Add that to the list of things I've gotten tragically wrong. (I once told my sister that digital photography would never catch on. In my defense, that was back when she was using a 1 MP camera with horrible image quality.)
David Molnar's, iPhone Only Photo, highlights both of my miscalculations. He's written a meaty ebook that teaches how to take great quality digital photos using just your iPhone.
Why use the iPhone anyway
I was recently talking with "Jane" about a new point and shoot she had just purchased. She was feeling buyer's remorse and contemplating returning the camera. I knew she had an iPhone, so I had to ask, "what did you want this camera to do for you that your iPhone can't do?"
She paused for a moment, and said "I'm not sure."
I've been in the same position before. I've purchased basic point and shoot cameras and then felt disheartened by them. What did I want them to do anyway?
David begins his book by helping us to answer that question. The point of your iPhone photography is to document the important moments of your life by telling your own story.
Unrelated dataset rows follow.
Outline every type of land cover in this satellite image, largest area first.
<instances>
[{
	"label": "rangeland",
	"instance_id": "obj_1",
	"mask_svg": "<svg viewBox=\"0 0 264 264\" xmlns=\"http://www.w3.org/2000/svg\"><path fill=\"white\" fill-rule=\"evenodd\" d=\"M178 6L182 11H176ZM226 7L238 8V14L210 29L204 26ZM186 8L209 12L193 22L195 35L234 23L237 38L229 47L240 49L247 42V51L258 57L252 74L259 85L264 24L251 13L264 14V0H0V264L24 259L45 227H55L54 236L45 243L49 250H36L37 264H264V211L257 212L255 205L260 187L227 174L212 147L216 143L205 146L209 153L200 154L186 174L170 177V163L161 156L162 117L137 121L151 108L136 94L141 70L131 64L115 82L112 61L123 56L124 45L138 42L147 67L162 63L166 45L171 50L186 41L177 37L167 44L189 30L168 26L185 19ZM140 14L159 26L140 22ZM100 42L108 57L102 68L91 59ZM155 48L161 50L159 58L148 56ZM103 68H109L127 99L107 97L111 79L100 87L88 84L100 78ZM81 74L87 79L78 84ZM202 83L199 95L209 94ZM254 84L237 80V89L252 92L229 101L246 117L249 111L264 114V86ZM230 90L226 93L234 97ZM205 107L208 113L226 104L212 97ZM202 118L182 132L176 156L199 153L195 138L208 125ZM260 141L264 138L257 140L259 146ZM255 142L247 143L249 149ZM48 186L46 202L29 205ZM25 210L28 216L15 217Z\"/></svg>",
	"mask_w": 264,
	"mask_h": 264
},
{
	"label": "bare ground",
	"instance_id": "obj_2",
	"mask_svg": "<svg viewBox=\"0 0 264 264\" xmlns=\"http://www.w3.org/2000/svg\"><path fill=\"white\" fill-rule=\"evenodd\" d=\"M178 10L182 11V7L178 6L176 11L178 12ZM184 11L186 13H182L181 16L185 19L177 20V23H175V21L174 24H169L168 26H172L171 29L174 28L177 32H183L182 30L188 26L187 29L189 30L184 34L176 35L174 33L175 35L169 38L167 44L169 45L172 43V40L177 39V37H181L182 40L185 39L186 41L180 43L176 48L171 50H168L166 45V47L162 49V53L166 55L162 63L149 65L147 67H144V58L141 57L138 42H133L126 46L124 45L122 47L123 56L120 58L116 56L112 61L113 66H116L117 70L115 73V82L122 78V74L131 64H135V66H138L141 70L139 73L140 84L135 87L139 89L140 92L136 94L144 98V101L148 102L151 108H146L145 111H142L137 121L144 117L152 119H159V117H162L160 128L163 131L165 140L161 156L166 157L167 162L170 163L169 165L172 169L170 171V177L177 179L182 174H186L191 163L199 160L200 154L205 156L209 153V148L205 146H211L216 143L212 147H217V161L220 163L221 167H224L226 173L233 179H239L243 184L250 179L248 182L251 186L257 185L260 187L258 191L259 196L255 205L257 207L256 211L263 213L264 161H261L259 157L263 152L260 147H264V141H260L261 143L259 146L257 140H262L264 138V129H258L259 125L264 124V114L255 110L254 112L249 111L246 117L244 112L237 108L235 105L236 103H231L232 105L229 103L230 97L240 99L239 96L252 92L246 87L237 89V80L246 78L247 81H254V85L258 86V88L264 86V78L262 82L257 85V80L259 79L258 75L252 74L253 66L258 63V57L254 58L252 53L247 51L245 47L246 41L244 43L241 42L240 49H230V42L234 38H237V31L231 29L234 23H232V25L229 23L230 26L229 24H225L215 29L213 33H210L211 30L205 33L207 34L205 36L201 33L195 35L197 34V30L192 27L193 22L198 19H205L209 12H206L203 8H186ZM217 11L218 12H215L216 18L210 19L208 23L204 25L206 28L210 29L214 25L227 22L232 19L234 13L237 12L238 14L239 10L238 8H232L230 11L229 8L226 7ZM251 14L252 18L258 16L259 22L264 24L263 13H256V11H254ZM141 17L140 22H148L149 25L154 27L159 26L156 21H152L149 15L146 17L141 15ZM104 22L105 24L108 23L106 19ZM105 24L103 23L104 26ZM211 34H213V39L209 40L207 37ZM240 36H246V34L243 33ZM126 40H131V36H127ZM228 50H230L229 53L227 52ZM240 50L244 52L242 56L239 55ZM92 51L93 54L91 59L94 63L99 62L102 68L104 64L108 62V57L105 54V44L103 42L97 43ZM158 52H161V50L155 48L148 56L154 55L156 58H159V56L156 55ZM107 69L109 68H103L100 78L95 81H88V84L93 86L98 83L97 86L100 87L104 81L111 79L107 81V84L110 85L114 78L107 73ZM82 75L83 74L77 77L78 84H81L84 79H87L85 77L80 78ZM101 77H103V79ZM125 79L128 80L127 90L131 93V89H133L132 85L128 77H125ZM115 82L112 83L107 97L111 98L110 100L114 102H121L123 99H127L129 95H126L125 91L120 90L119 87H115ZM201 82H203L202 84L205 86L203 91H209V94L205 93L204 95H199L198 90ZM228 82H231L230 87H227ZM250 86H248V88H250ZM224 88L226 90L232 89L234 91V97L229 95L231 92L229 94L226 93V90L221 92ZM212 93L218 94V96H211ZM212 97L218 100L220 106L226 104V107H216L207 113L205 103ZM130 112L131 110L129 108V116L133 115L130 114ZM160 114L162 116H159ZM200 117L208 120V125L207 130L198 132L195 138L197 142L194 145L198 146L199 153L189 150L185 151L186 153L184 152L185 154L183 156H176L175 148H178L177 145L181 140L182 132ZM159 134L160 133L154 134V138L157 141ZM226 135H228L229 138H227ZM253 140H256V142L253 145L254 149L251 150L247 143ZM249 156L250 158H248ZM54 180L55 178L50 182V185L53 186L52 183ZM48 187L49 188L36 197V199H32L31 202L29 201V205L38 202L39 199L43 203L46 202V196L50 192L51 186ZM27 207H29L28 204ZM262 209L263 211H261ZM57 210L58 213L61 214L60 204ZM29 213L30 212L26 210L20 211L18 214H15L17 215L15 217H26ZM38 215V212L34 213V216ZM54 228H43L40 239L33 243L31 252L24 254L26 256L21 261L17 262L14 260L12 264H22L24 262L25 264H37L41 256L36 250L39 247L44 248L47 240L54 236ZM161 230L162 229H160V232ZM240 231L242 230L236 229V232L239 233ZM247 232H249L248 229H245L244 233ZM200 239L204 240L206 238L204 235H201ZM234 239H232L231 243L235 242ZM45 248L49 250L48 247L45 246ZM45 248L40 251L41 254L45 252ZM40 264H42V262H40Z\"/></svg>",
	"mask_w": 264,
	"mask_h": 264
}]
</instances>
Your iPhone becomes the perfect tool because it is always in your pocket.
The problem with the extremely basic point and shoot camera is that it isn't always in your pocket and sometimes delivers less flexibility than today's iPhone.
Listen to the interview
What works — a snapshot
The book breaks the tutorial down into three sections. In the first, David provides some guidance on iPhone-specific features — updated for iOS 8. Believe it or not, you can set your focus and exposure points independently. After that, you can brighten or darken your exposure to make sure your subject is lit perfectly.
The lessons have an abundance of photo examples, so you can see exactly how you'd make each adjustment.
The next section explains composition. (I was right about this one.) These are your basic composition lessons. There is not much here unique to your iPhone, but you won't take many images you want to keep without using these principles. You can't really ignore them, no matter what camera you use.
The book then explores editing using some of David's favorite apps. With simple finger swipes of your screen, you can take your images from blah to wow.
I actually already use the app he suggests, but I learned a few things about how to improve my editing based on David's processes.
Let me try — Before & After
Advice for real life scenarios
The second half of the book provides tutorials and advice for common photography genre's and shooting situations — portraits, landscapes, food, concerts, etc.
I like that each section ends with a specific challenge and breathtaking beautiful iPhone photos to help inspire you.
All in all, you have almost 200 pages of photos and instruction. So much for my snarky 'how much can you really say about iPhone photography' remark.
Disclosures. David did provide me a free copy of the book to read and didn't ask anything of me in return. I don't make anything if you purchase his book. I just think it can be a good resource.